Cuando se cumplen 30 años del estreno de su debut como director de cine (November Afternoon, 1996), John Carney nos recuerda que en su esencia sigue siendo el mismo. El éxito no le ha vuelto loco y siempre tiene un pie en el hogar. Un poco lo que le sucede a Paul Rudd en Letras robadas, a quien los años de éxitos efímeros y conciertos alimenticios no han apagado su pasión. Eso, en los tiempos que corren, ya es una victoria en sí misma.

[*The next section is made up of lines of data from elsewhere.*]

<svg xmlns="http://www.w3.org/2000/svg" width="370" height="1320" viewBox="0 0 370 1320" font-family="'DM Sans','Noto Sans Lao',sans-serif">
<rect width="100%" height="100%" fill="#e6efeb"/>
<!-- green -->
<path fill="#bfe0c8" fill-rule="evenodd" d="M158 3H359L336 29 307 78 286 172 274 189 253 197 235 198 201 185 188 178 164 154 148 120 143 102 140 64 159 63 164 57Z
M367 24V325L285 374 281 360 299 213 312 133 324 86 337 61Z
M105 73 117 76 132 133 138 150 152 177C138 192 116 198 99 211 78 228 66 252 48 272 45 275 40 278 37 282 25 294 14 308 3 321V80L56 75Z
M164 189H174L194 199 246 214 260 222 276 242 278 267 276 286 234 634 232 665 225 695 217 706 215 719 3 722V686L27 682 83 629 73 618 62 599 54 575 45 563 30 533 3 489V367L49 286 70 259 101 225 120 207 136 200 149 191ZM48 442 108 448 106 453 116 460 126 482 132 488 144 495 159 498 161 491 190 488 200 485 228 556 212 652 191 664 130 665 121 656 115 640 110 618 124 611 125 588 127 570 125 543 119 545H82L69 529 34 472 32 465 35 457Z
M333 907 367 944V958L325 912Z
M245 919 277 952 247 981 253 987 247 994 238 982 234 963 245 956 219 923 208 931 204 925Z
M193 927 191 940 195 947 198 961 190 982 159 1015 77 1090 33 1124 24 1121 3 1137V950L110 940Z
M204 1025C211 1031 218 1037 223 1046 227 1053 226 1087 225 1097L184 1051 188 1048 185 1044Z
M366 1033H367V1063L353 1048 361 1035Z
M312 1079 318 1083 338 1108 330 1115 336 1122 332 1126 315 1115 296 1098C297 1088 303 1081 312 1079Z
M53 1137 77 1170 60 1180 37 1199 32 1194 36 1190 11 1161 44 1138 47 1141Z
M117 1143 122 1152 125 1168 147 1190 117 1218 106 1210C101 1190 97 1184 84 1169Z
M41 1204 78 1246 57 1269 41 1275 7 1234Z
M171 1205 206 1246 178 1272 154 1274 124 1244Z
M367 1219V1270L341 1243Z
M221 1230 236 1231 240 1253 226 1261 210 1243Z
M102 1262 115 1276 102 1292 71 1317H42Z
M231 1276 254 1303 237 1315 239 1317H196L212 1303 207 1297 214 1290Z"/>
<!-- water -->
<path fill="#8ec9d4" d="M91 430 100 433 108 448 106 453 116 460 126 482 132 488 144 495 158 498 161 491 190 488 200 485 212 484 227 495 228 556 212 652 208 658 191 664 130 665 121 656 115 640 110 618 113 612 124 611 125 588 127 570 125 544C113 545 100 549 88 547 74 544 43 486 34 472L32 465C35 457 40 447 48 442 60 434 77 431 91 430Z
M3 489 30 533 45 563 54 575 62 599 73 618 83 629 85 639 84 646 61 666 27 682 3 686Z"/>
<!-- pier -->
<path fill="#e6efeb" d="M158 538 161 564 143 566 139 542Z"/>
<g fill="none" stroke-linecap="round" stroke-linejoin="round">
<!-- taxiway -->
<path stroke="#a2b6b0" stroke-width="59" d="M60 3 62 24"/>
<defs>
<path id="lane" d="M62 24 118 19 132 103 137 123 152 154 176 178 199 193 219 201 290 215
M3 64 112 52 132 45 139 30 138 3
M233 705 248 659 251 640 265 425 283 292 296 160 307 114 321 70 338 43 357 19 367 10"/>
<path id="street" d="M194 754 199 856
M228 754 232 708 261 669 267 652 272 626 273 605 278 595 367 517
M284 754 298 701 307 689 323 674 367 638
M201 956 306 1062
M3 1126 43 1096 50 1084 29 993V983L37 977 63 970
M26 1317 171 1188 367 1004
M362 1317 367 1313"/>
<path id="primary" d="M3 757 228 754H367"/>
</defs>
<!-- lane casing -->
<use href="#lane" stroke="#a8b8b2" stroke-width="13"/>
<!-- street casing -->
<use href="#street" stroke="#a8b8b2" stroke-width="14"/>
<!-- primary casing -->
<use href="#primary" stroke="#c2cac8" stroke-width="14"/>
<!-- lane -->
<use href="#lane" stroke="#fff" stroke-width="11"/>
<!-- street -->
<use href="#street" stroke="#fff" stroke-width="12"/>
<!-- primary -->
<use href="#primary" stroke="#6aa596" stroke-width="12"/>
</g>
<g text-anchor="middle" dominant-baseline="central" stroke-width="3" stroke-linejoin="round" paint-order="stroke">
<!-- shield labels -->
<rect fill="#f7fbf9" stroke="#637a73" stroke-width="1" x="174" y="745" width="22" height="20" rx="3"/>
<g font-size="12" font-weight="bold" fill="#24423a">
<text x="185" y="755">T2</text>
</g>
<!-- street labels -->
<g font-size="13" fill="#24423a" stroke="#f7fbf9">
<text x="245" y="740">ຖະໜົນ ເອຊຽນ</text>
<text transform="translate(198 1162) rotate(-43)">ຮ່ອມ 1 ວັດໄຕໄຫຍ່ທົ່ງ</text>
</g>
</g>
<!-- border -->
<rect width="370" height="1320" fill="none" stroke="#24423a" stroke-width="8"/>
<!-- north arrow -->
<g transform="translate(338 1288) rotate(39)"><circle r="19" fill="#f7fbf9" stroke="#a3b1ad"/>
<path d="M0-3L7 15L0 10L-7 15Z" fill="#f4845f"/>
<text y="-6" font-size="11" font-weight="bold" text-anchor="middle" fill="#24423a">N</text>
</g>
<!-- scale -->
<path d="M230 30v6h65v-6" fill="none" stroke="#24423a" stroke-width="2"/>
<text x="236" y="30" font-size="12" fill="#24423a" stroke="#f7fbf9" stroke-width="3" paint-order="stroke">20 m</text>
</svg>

Pero Letras robadas no es solo un ejercicio de resiliencia y optimismo en un mundo construido para machacar nuestros sueños, es también -como buena parte de la obra de Carney- una carta de amor a la música, a su capacidad para emocionarnos como ninguna otra arte. Se pliegue más o menos a los tropos y lugares comunes de las comedias dramáticas o las feel good movies, si algo define al cine de John Carney es la autenticidad de su discurso. Y Letras Robadas no es una excepción.
Carney cree genuinamente en el poder de la música y así lo expone una y otra vez. Letras Robadas nos recuerda que da igual si nos escuchan dos o 20.000 personas, los números son secundarios (obviamente a nadie amarga un dulce); lo que importa es ser honestos (con nosotros y con los demás) y el qué nos hace sentir. Y Letras Robadas nos hace sentir un poco más felices.

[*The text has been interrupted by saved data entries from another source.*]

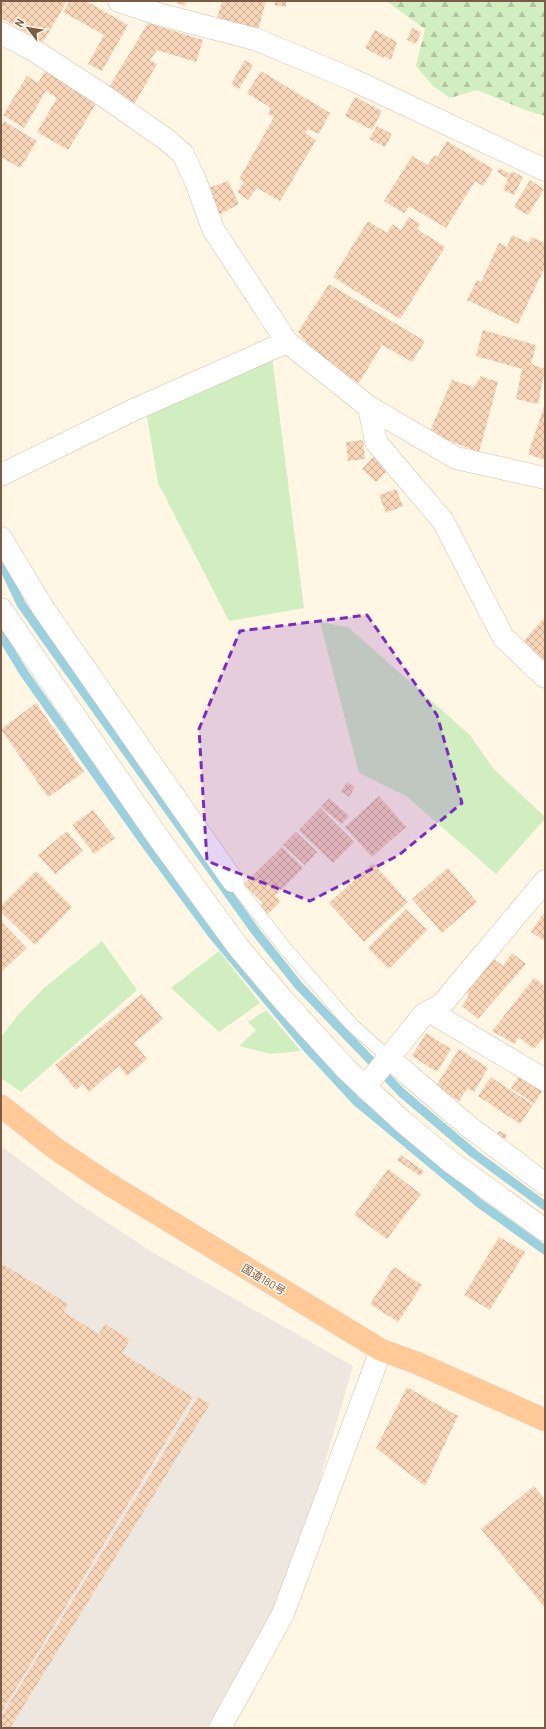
<svg xmlns="http://www.w3.org/2000/svg" width="546" height="1729" viewBox="0 0 546 1729" font-family="Barlow,'Noto Sans JP',sans-serif">
<defs>
<pattern id="forest-firs" width="22" height="20" patternUnits="userSpaceOnUse"><rect width="22" height="20" fill="#d1eec1"/><path d="M5 1l3.5 6h-7zM16 11l3.5 6h-7z" fill="#afc49f"/></pattern>
<pattern id="building-cross-hatch" width="8" height="8" patternUnits="userSpaceOnUse"><rect width="8" height="8" fill="#f7d5b9"/><path d="M0 0l8 8M0 8l8-8" fill="none" stroke="#cdb098"/></pattern>
</defs>
<rect width="100%" height="100%" fill="#fff6e4"/>
<!-- industrial -->
<path fill="#eee7df" d="M1,1146L76,1202L152,1252L353,1366L320,1479L326,1481L287,1587L207,1728H1Z"/>
<!-- grass -->
<path fill="#d1eec1" d="M272,357L304,608L229,621L158,483L146,410Z
M320,622L348,627L470,735L493,768L545,817V819L496,874L406,796L359,773Z
M102,941L137,990L21,1092L1,1078V1037L18,1015L44,988Z
M219,951L260,1003L219,1032L171,988Z
M266,1010L301,1051L271,1054L239,1046L256,1030L248,1022Z"/>
<!-- forest -->
<path fill="url(#forest-firs)" d="M386,1H545V116L525,110L477,90L450,98L432,85L416,66L425,29Z"/>
<g fill="none" stroke-linecap="round" stroke-linejoin="round">
<!-- stream -->
<path stroke="#9bd0de" stroke-width="9" d="M1,562L21,604L47,641L256,932L299,986L402,1093L473,1153L545,1206
M1,635L24,673L144,842L212,934L308,1049L356,1101L479,1203L545,1250"/>
</g>
<!-- building -->
<path fill="url(#building-cross-hatch)" d="M1,1L7,3L9,1H62L66,3L43,42L1,18Z
M70,1H86L128,25L102,71L88,64L104,35L63,12Z
M173,1H187L185,6Z
M222,1H266L258,30L217,19Z
M276,1H286V7L274,5Z
M148,23L203,40L196,62L157,50L150,60L157,64L135,103L109,87Z
M412,28L421,32L416,44L407,40Z
M375,30L397,42L391,60L384,56L383,58L365,48Z
M245,60L253,65L239,89L231,84Z
M45,71L97,102L68,150L37,132L57,98L46,91L24,128L3,115L27,76L38,83Z
M261,71L330,113L319,134L308,129L305,133L316,140L280,201L257,188L248,200L237,192L244,182L239,179L274,117L268,114L271,108L247,93Z
M355,97L382,111L372,130L345,116Z
M4,121L37,141L20,168L1,157V127Z
M377,126L392,134L385,147L369,139Z
M447,141L493,169L483,186L475,181L446,228L409,206L404,213L384,201L412,156L428,165L434,155L437,157Z
M499,168L510,174L512,171L523,177L514,195L503,190L508,179L497,172Z
M530,180L544,189L528,215L514,207Z
M228,181L239,204L219,215L208,188Z
M409,217L420,224L417,229L445,247L400,319L333,277L368,221L387,233L393,224L401,230Z
M512,235L529,243L531,237L545,243V267L518,324L467,300L477,280L481,282L499,243L507,247Z
M329,284L425,341L412,362L382,345L359,383L322,361L298,332Z
M483,330L536,345L531,364L545,369L538,404L516,399L522,369L476,356Z
M481,376L498,382L479,452L429,433L452,380L474,387Z
M545,404V460L528,454Z
M363,440L365,459L348,461L346,442Z
M375,455L389,469L376,482L362,469Z
M396,489L403,506L386,513L379,495Z
M545,617V667L520,645Z
M36,703L84,772L48,797L1,729Z
M347,782L355,787L349,797L341,791Z
M379,796L406,827L372,857L345,827Z
M329,798L349,816L342,824L321,807Z
M320,808L354,842L333,863L299,830Z
M93,810L115,838L94,854L72,825Z
M67,831L83,851L55,874L38,855Z
M296,832L317,852L305,865L283,845Z
M282,847L303,868L275,896L281,901L267,915L259,907L263,903L244,884Z
M373,863L408,902L364,942L329,903Z
M448,868L477,902L442,933L412,899Z
M36,871L72,907L35,945L1,912V906Z
M406,909L427,930L389,969L368,948Z
M543,914L545,915V941L531,932Z
M1,921L27,948L1,972Z
M512,953L526,964L478,1019L462,1006L469,995L466,992L494,959L503,966Z
M534,978L545,986V1036L534,1049L518,1037L515,1044L492,1031Z
M142,994L163,1019L134,1043L147,1059L127,1076L119,1066L89,1092L83,1084L76,1090L55,1065Z
M426,1033L451,1049L437,1072L412,1056Z
M459,1049L488,1068L474,1092L468,1088L459,1101L436,1086Z
M519,1076L542,1092L534,1104L511,1088Z
M491,1077L533,1105L520,1124L478,1096Z
M499,1131L507,1135L503,1144L494,1140Z
M401,1155L424,1171L420,1176L397,1160Z
M388,1169L421,1194L387,1239L354,1215Z
M499,1237L525,1252L490,1310L464,1295Z
M1,1263L68,1304L64,1312L99,1334L105,1324L130,1340L122,1353L193,1397L1,1713Z
M394,1267L422,1285L398,1322L370,1304Z
M407,1387L458,1416L425,1486L376,1448Z
M198,1397L210,1404L10,1728H1V1717Z
M534,1486L545,1500V1608L481,1529Z"/>
<g fill="none" stroke-linecap="round" stroke-linejoin="round">
<!-- service casing -->
<g stroke="#d4bfac" stroke-width="14">
<path id="service" d="M233,881L285,948L351,1024L389,1058"/>
</g>
<!-- minor casing -->
<g stroke="#d4bfac" stroke-width="23">
<path id="minor" d="M119,1L158,14L255,39L351,79L545,170
M1,33L35,51L104,96L167,140L183,154L196,182L213,229L287,342L369,407L456,458L545,478
M369,407L376,442L443,521L503,637L545,677
M1,475L131,411L287,342
M1,538L43,608L233,881
M1,609L158,837L239,948L284,1001L347,1070L402,1121L451,1162L545,1230
M429,1011L545,1080
M389,1058L468,1126L545,1184
M365,1087L424,1014L442,1004L545,881
M220,1728L283,1614L381,1350"/>
</g>
<!-- trunk casing -->
<g stroke="#dfd8d3" stroke-width="23">
<path id="trunk" d="M1,1106L56,1149L107,1183L381,1350L417,1363L545,1420"/>
</g>
<!-- service -->
<use href="#service" stroke="#fff" stroke-width="13"/>
<!-- minor -->
<use href="#minor" stroke="#fff" stroke-width="22"/>
<!-- trunk -->
<use href="#trunk" stroke="#ffca98" stroke-width="22"/>
</g>
<!-- marked area -->
<path fill="#7b2cbf" fill-opacity="0.2" stroke="#7b2cbf" stroke-width="3" stroke-dasharray="8 5" stroke-linejoin="round" d="M367,615L437,715L462,803L399,855L310,901L207,861L199,729L240,631Z"/>
<g text-anchor="middle" dominant-baseline="central" stroke-width="3" stroke-linejoin="round" paint-order="stroke">
<!-- street labels -->
<g font-size="11" fill="#7b5b46" stroke="#fff9ed">
<text transform="translate(264 1279) rotate(31)">国道180号</text>
</g>
</g>
<!-- border -->
<rect width="546" height="1729" fill="none" stroke="#7b5b46" stroke-width="4"/>
<!-- north arrow -->
<g transform="translate(28 28) rotate(301)" stroke="#fff9ed" stroke-width="3" paint-order="stroke">
<path d="M0-3L7 15L0 10L-7 15Z" fill="#7b5b46"/>
<text y="-6" font-size="11" font-weight="bold" text-anchor="middle" fill="#7b5b46">N</text>
</g>
</svg>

Quizás sus temas no enamoren tanto como los de Begin Again (2013) o aquel oscarizado Falling Slowly de Once (2006), pero en cierta forma los de Letras robadas dicen más acerca Carney (Dublin to L.A. no puede ser más obvia), no en vano es co-letrista de la mayoría de las canciones originales del filme. De todas ellas destaca, como es evidente, How to Write a Song Without You, que es la letra en disputa entre Rudd y Nick Jonas; pero al contrario de lo que opina el personaje de Beth Fallon, Satellite es también un tema muy pegadizo.

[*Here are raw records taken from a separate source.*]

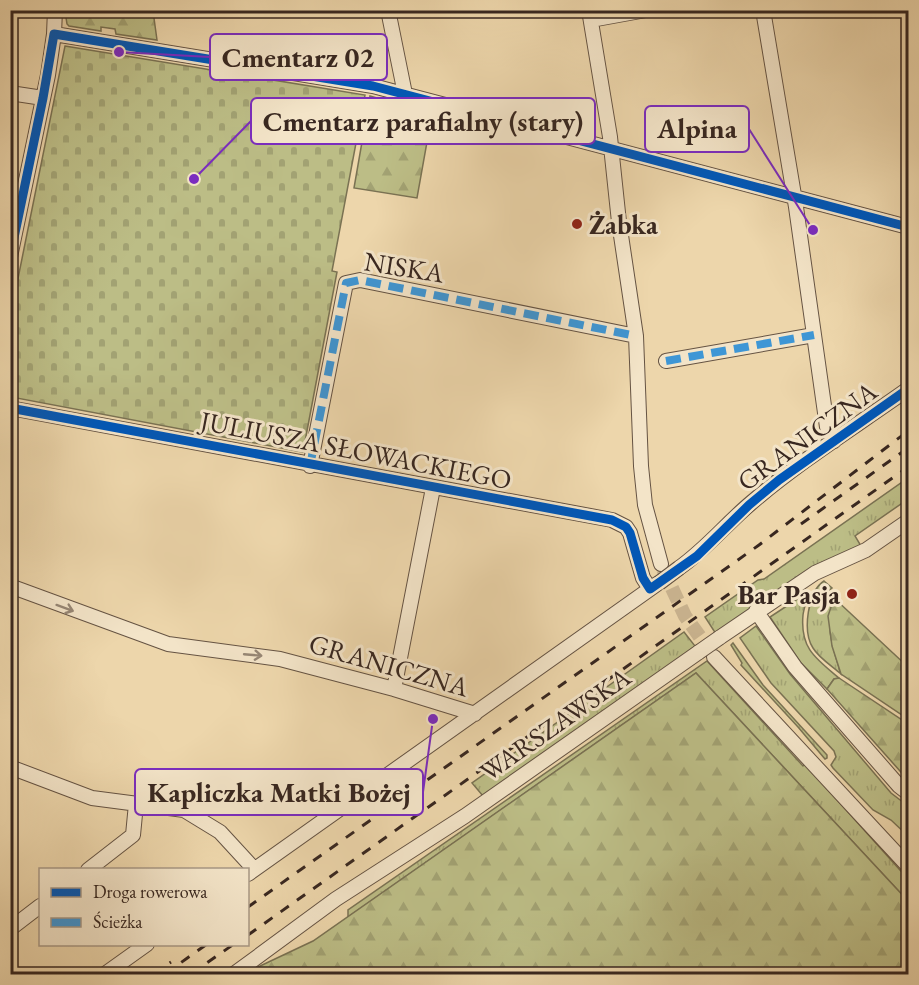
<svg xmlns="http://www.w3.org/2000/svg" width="919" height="985" font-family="'EB Garamond',serif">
<defs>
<pattern id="grass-tufts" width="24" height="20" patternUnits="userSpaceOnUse" patternTransform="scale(1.5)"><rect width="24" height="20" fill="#bcbd86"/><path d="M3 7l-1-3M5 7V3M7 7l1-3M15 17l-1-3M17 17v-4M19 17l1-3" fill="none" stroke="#a2a273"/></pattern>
<pattern id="forest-firs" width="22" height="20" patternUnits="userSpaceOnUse" patternTransform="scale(1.5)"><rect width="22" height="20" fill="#bcbd86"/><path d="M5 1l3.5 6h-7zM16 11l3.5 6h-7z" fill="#a2a273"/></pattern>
<pattern id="cemetery-stones" width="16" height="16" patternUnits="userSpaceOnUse" patternTransform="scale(1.5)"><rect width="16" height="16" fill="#bcbd86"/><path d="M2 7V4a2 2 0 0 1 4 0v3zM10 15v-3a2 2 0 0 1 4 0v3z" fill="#a2a273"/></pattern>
</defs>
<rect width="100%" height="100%" fill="#edd6ab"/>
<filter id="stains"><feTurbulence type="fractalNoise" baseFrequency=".00333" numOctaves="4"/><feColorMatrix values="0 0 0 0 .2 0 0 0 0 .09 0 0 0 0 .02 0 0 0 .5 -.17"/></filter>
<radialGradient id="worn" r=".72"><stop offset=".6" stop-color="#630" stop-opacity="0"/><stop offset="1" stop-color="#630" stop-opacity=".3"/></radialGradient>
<path fill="url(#grass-tufts)" stroke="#7a7253" stroke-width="1.5" d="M908,478V499L855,536L861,546L716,634L705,617L758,580L764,579Z
M824,581L832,588L827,592L834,598C825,628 832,645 841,674C832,666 819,658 813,648C802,631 808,591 824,581Z
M808,592C808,598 804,607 803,615C800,648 815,658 839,678L834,679L827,689L801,663L770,617Z
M756,626L790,674L891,793L908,806V836L891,820L873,810L833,768L831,765L836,757L834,751L771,683L740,638Z
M684,632L695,646L681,657L483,796L472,783Z
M733,643L763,685L827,755V758L825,759L798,727L741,665L742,663L731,645Z
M707,661L803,766L805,764L908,879V901L696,673L348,917V910Z"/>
<path fill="url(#forest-firs)" stroke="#7a7253" stroke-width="1.5" d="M65,11H153L157,40L116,34L115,29L101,27V31L69,26L67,24Z
M370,96L432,114L417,198L354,188Z
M834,598L908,667V719L841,674L832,646L828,616Z
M696,673L908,901V974H243L313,941Z
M839,678L908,724V780L827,689L834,679Z"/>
<path fill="url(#cemetery-stones)" stroke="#7a7253" stroke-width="1.5" d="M65,46L365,95L332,271L337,272L303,452L11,397V313Z"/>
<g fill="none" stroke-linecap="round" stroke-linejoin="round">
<path stroke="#c9b38f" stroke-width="14" stroke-dasharray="14 7" stroke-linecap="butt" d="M663,569L685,616L713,655"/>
<defs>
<path id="minor" d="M388,10L405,94
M589,10L610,137L619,222L636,336L641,466L645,505L661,564
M763,10L796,207L827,427L834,441
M591,20L646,10
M54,34L373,86L908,227
M10,93L43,98
M10,257L48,75L54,34L55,10
M666,361L814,335
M10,408L612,520L626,527L630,533L643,578L650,589
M310,466L346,283L360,280L636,336
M679,568C706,549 726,524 751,503C800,461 856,426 908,389
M10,586L168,644L280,659L394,689L475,714
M756,611L795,667L899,786L908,793
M719,638L815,573L866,550L908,521
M714,657L908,866
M394,689L433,488
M10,767L92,798L184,810L220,832L254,869
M88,870L133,835L136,804
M248,874L657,584
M10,929L40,906
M105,974L147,944
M234,974L336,899L465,816L699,652"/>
</defs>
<use href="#minor" stroke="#655343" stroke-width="16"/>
<use href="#minor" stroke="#f3e4c8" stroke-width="14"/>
<path stroke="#382720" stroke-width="3" stroke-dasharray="10 10" stroke-linecap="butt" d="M801,524L908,448
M248,907L759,545L908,431
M248,935L908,467
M153,974L171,962
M165,974L207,944
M191,974L234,944"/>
<defs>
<path id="minor-bridge" d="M659,583L679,568
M699,652L719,638"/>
</defs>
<use href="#minor-bridge" stroke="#655343" stroke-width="16" stroke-linecap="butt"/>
<use href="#minor-bridge" stroke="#f3e4c8" stroke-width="14"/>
<path stroke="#3e96d5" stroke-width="8" stroke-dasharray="15 8" stroke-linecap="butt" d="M666,361L814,335
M310,466L346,283L360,280L636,336"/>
<defs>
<path id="cycleway" d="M10,257L43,98L54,34L373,86L908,227
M10,408L612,520L626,527L630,533L643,578L650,589L697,556L749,505L779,480L908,389"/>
</defs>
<use href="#cycleway" stroke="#f3e4c8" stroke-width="13"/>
<use href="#cycleway" stroke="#0057b8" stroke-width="9"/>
</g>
<defs><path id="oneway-shaft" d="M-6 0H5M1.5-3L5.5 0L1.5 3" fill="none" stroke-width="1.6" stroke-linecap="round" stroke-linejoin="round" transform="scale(1.5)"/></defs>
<g stroke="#968674">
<use href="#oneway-shaft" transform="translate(65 608) rotate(20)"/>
<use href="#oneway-shaft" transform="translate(253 655) rotate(5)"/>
</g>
<g fill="#8f2418" stroke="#f3e4c8" stroke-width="2">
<circle cx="577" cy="224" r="6"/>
<circle cx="852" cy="594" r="6"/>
</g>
<g text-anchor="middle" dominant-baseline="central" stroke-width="6" stroke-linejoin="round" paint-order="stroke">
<g font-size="27" font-weight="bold" fill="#382720" stroke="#f3e4c8" text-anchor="start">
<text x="589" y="224">Żabka</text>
<text x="840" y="594" text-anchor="end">Bar Pasja</text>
</g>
<g font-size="27" fill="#382720" stroke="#f3e4c8">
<text transform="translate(404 267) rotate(9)">NISKA</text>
<text transform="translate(807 436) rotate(-36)">GRANICZNA</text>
<text transform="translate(356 450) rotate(11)">JULIUSZA SŁOWACKIEGO</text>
<text transform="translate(389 665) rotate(16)">GRANICZNA</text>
<text transform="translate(555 724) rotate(-35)">WARSZAWSKA</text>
</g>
</g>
<path fill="none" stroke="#7b2cbf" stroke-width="2" d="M119 52L210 57M194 179L251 121M813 230L749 129M433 719L423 792"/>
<g fill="#7b2cbf" stroke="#f3e4c8" stroke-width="2">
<circle cx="119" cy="52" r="6"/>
<circle cx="194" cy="179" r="6"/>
<circle cx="813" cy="230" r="6"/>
<circle cx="433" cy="719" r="6"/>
</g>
<g fill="#f3e4c8" stroke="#7b2cbf" stroke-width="2">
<rect x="210" y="34" width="177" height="46" rx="6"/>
<rect x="251" y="98" width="344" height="46" rx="6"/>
<rect x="645" y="106" width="104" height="46" rx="6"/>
<rect x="135" y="769" width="288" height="46" rx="6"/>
</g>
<g font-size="28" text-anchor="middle" font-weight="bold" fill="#382720">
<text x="298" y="67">Cmentarz 02</text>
<text x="423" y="131">Cmentarz parafialny (stary)</text>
<text x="697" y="138">Alpina</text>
<text x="279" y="802">Kapliczka Matki Bożej</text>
</g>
<rect width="919" height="985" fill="none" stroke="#edd6ab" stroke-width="36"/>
<rect x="12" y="12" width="895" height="961" fill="none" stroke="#382720" stroke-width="3"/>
<rect x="18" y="18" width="883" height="949" fill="none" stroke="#382720" stroke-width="1.5"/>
<rect x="39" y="868" width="210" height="78" fill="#f3e4c8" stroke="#a89885" stroke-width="1.5"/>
<rect x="51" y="888" width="30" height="9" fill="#0057b8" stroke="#a89885" stroke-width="1.5"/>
<text x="93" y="898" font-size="18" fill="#382720">Droga rowerowa</text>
<rect x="51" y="918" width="30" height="9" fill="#3e96d5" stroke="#a89885" stroke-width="1.5"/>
<text x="93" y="928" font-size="18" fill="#382720">Ścieżka</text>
<rect width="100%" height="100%" filter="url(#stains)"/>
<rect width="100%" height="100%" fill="url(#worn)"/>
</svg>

Como decíamos, a Letras robadas se le puede achacar ser fácil y conservadora en su desarrollo, pero ahí radica su mismo encanto. Tú vas al cine a ver una película de John Carney y esperas justo esto. Pocos filmes hay tan honestos como los del director dublinés, un fiel creyente del poder transformador de la música que por más alto que vuele no olvida su hogar.